一人の女の生き様を描く「ハイヒールの男」
1.主演チャ・スンウォンの魅力
韓国版安田顕、あるいは15年後の東出昌大を想像させるチャ・スンウォンさんのお顔立ち。
男らしくて、骨ばっていて、背が高い色男の彼ですが、作中で演じるのは「女性になりたい」と願う警察官です。
彼の凄み、それはトランスジェンダーとして全く違和感がないこと。
視線、顔の向き、仕草、話し方、その全てに「女」が隠されていました。
韓国の俳優さんは演技が上手いという勝手な概念を持っていますが、この映画でも裏切られることはありませんでした。
2.韓国映画のハードアクション
韓国映画のアクションといえば、やたらグロテスクな表現が目立ちますが、この作品もところどころ目をそらしたくなるような残虐な表現があります。

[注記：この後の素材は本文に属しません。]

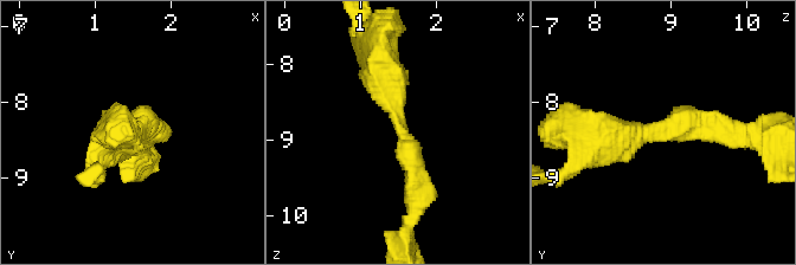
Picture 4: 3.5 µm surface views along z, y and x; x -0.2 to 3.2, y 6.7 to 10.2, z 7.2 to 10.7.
look(em, xy, step 3, tint, (1.50, 8.35, 8.85))
arms of 350, 450 nm; now the EM

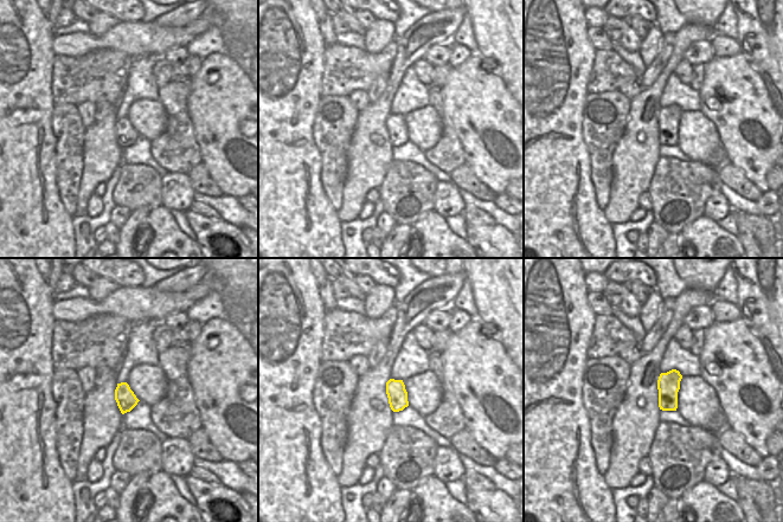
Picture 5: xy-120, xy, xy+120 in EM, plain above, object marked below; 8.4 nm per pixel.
pass()
one cell here

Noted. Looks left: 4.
look(3d, 8 µm, (13.1, 10.3, 2.3))
a narrow waist

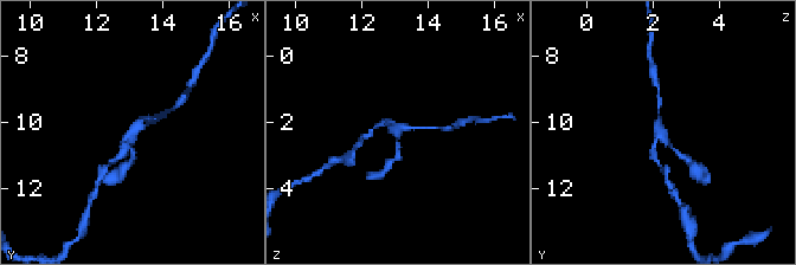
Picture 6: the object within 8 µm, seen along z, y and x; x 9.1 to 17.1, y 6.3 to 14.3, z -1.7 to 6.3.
look(em, xy, step 1, tint, (12.9, 10.4, 2.2))
3 arms; arms of 150, 150, 200 nm; need the tissue

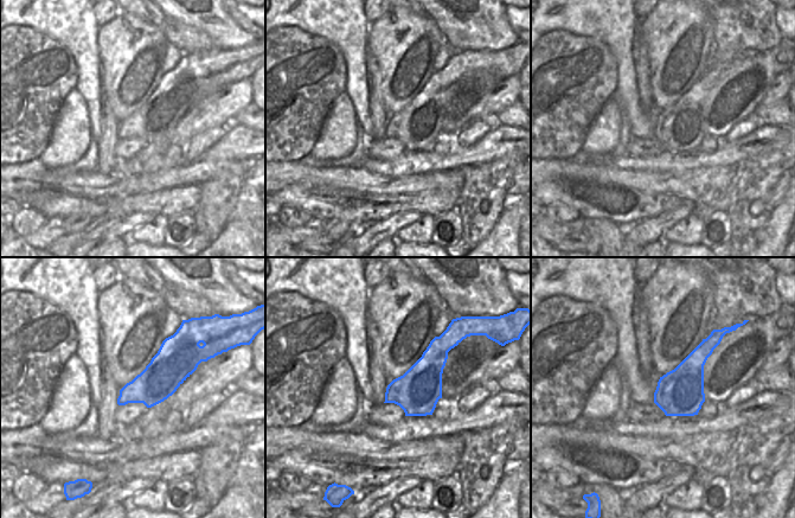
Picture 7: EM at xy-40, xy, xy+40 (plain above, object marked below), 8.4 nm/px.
pass()
runs along (378, 127), (389, 123), (396, 131), (397, 155) in picture 6; one cell here

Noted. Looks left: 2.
done(no edits, rest unchecked)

しかしカメラのアングルやスロー映像を駆使した撮影など、非常に見やすいアクションで、「ん?今どうなったの?」というような混乱はないでしょう。
しかも超ハード。体格のいいチャ・スンウォンがよく映えます。
3.トランスジェンダーの苦悩が詰め込まれた作品
これが特に顕著に現れていたのは幼少期の回想シーンと居酒屋で仕事仲間と飲むシーンだったと思います。

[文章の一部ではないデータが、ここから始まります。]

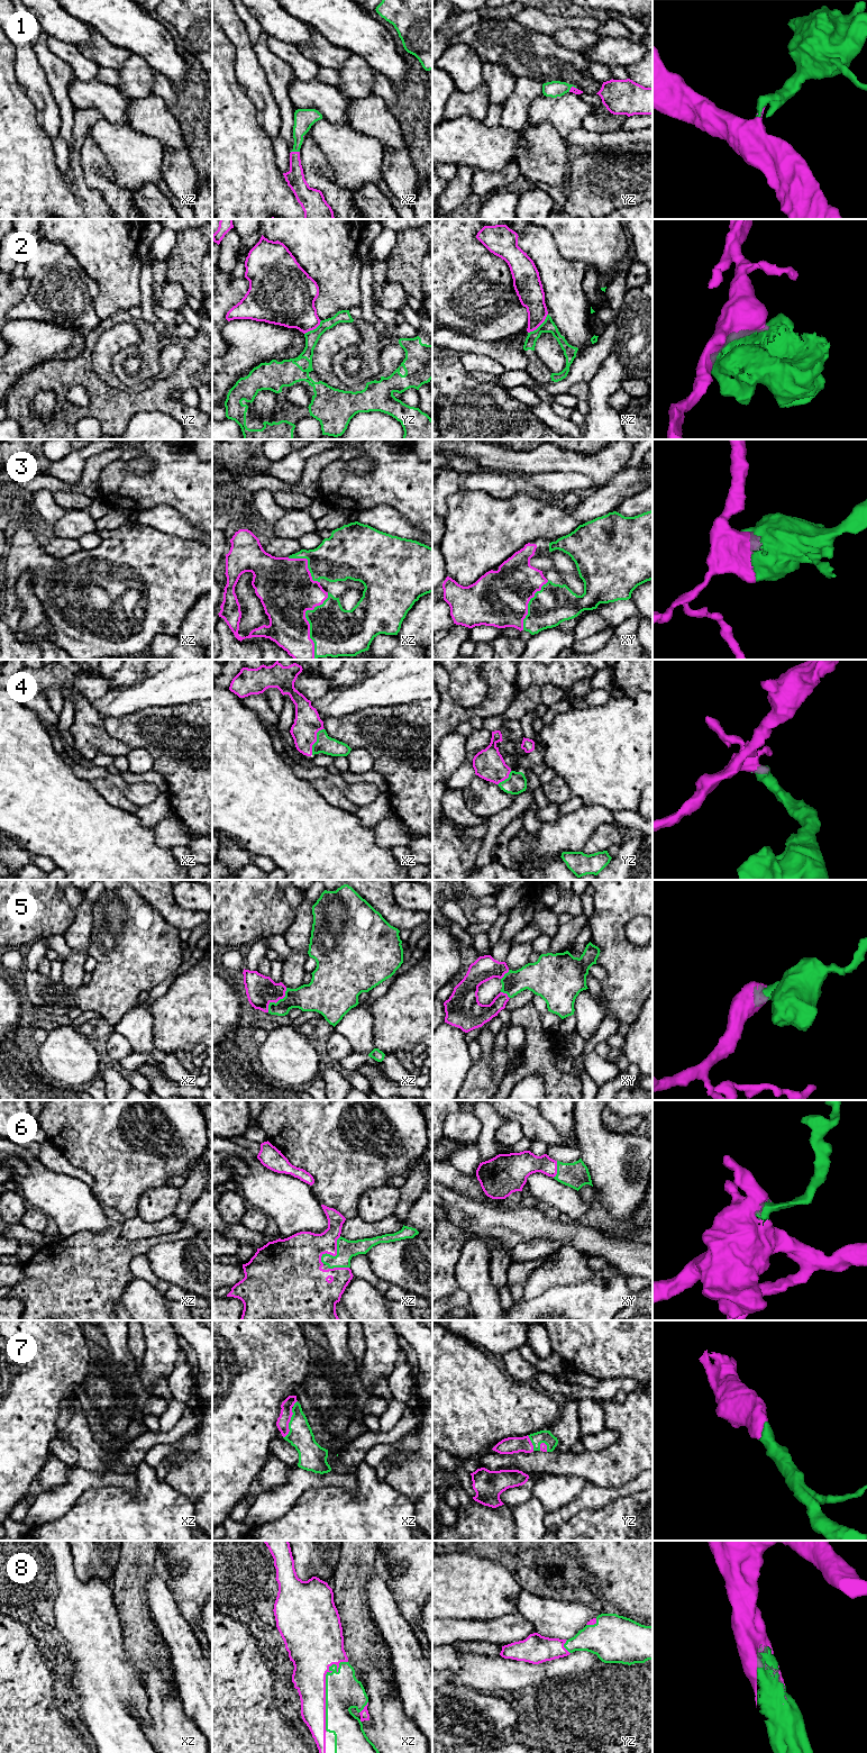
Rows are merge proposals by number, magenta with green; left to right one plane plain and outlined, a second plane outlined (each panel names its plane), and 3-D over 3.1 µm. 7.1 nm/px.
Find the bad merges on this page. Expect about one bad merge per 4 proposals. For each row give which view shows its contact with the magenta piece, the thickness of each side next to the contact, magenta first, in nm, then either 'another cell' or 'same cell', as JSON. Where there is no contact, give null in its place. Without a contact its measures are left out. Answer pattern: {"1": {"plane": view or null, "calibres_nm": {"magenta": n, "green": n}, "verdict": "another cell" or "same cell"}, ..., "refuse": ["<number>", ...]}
{"1": {"plane": "xz", "calibres_nm": {"magenta": 130, "green": 140}, "verdict": "same cell"}, "2": {"plane": "xz", "calibres_nm": {"magenta": 190, "green": 100}, "verdict": "another cell"}, "3": {"plane": "xz", "calibres_nm": {"magenta": 360, "green": 340}, "verdict": "same cell"}, "4": {"plane": "xz", "calibres_nm": {"magenta": 190, "green": 130}, "verdict": "same cell"}, "5": {"plane": "xz", "calibres_nm": {"magenta": 220, "green": 190}, "verdict": "same cell"}, "6": {"plane": "xz", "calibres_nm": {"magenta": 320, "green": 140}, "verdict": "same cell"}, "7": {"plane": "xz", "calibres_nm": {"magenta": 90, "green": 170}, "verdict": "same cell"}, "8": {"plane": "xz", "calibres_nm": {"magenta": 280, "green": 260}, "verdict": "same cell"}, "refuse": ["2"]}

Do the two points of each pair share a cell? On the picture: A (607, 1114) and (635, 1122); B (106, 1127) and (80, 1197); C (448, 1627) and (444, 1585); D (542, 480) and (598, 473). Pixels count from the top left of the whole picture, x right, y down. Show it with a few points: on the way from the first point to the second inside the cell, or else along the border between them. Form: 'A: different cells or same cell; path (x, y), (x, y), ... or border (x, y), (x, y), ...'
A: same cell; path (613, 1120), (615, 1123), (628, 1123)
B: different cells; border (89, 1186), (100, 1205)
C: different cells; border (444, 1618), (474, 1619)
D: different cells; border (558, 470), (576, 471), (586, 474), (592, 484)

クラスメイトからのいじめともとれるからかい、悪気のない仕事仲間の差別的ジョーク、「女装」をネタに悪ふざけする同僚。
トランスジェンダーの方なら共感できるであろう肩身の狭い経験を描いています。
性転換に関しても深く追求しており、主人公は全てをかけて性転換をするべきかどうか悩んでいます。
4.トランスジェンダーとして生きるための教訓
「手術するだけじゃ女にはなれない。心が完全に女になったら、手術すべきよ」
(女装して外へ出れば)変な目で見られるわ。それを感じて。強く感じるのよ。そして何も思わなくなったら……女になってるわ」
作中に登場するトランスジェンダーキャラのセリフです。
私自身、トランスジェンダーと単なるレズビアンの狭間で彷徨っているので、このセリフには強く感銘を受けました。

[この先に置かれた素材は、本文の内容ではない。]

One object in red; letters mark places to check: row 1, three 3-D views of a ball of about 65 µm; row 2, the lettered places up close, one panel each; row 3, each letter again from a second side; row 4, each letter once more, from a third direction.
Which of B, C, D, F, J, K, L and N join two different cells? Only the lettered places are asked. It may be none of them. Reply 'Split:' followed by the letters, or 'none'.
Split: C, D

外へ出れば確かに変な目で見られることは少々あります。
まだ私はそれを何とも思話ないなんてできません。
まだ不安定に生きていることを痛感しました。
平気だと思っていても、意外に繊細な心を人間は持っています。
今一度自分と向き合うため、トランスジェンダーとして生きるためにぜひこの映画に触れて欲しいです。